L'APPEL PAR UN GROUPE DE RESSORTISSANTS DE PAYS ISLAMIQUES

        Un groupe de ressortissants de pays islamiques en Belgique ont lancé un appel reprochant la déclaration de Khoméini en ce qui concerne l'Affaire Rushdie et ont défendu la liberté d'expression.
        "La mort de Salman Rushdie sera la mort de notre liberté de pensée et de création, et le silence une indigne complicité," dit l'appel.
        Parmi les premiers signataires se trouvent le journaliste Dogan Ozgüden (rédacteur de l'Info-Türk), le docteur Ilkay Alptekin, le sociologue Nuran Cicekciler de Turquie; et l'ingénieur Mahfoud Romdani, le sociologue Brahim Ameriah, le bibliothécaire Belgacem Ben Saad, le gérant d'entreprise Sadok Boudoukhane, les architectes Jamil Daghrir et Karim Faket, l'islamologue Slah Dhaoui, le journaliste Moncef El Fliti, les assistants sociaux Souad El Hafi et Hayet N'Ciri, l'artiste Mohamed Enanni, les écrivains Leila Haouari, Hamadi et Ali Serguini, l'informaticien Brahim Lahouel, le syndicaliste Mohamed Maizi, le psychologue Salima Nacer de pays maghrébins..

LES PRIVILEGES DES OFFICIERS TURCS

        Les officiers de l'armée turque sont parmi les soldats les plus privilégiés au monde. Comparés à ceux des autres fonctionnaires, leurs revenus sont très élevés.
        Par exemple, un commandant gagne environ 495.306 LT net par mois alors qu'un professeur ayant de l'ancienneté arrive péniblement à 293.114 LT et un ingénieur civil à 245.865 LT.
        Un général d'armée gagne un salaire mensuel net de 1.092.889 LT. Lorsqu'il prend sa retraite, il touche une prime de 15 millions et il continue à toucher un salaire de 926.400 LT net par mois (Hurriyet,  5.7.1988)

MATÉRIEL FOURNI:
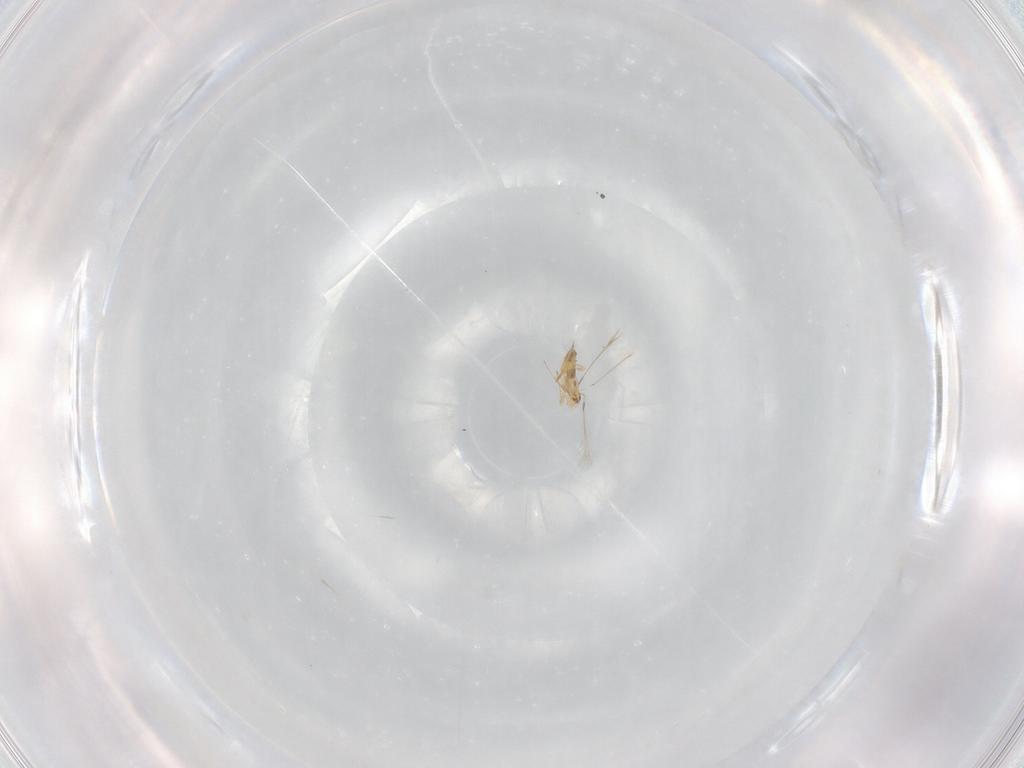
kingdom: Animalia
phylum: Arthropoda
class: Insecta
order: Hymenoptera
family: Mymaridae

CONSIGNE ÉCRITE:
Recopiez, s'il vous plaît, le passage de l'extrait du document qui va des mots « Les officiers de » jusqu'aux mots « à 245.865 LT. » inclus. Le matériel fourni n'a aucun rapport avec l'extrait du document.

EXERCICE CORRIGÉ:
Les officiers de l'armée turque sont parmi les soldats les plus privilégiés au monde. Comparés à ceux des autres fonctionnaires, leurs revenus sont très élevés.
        Par exemple, un commandant gagne environ 495.306 LT net par mois alors qu'un professeur ayant de l'ancienneté arrive péniblement à 293.114 LT et un ingénieur civil à 245.865 LT.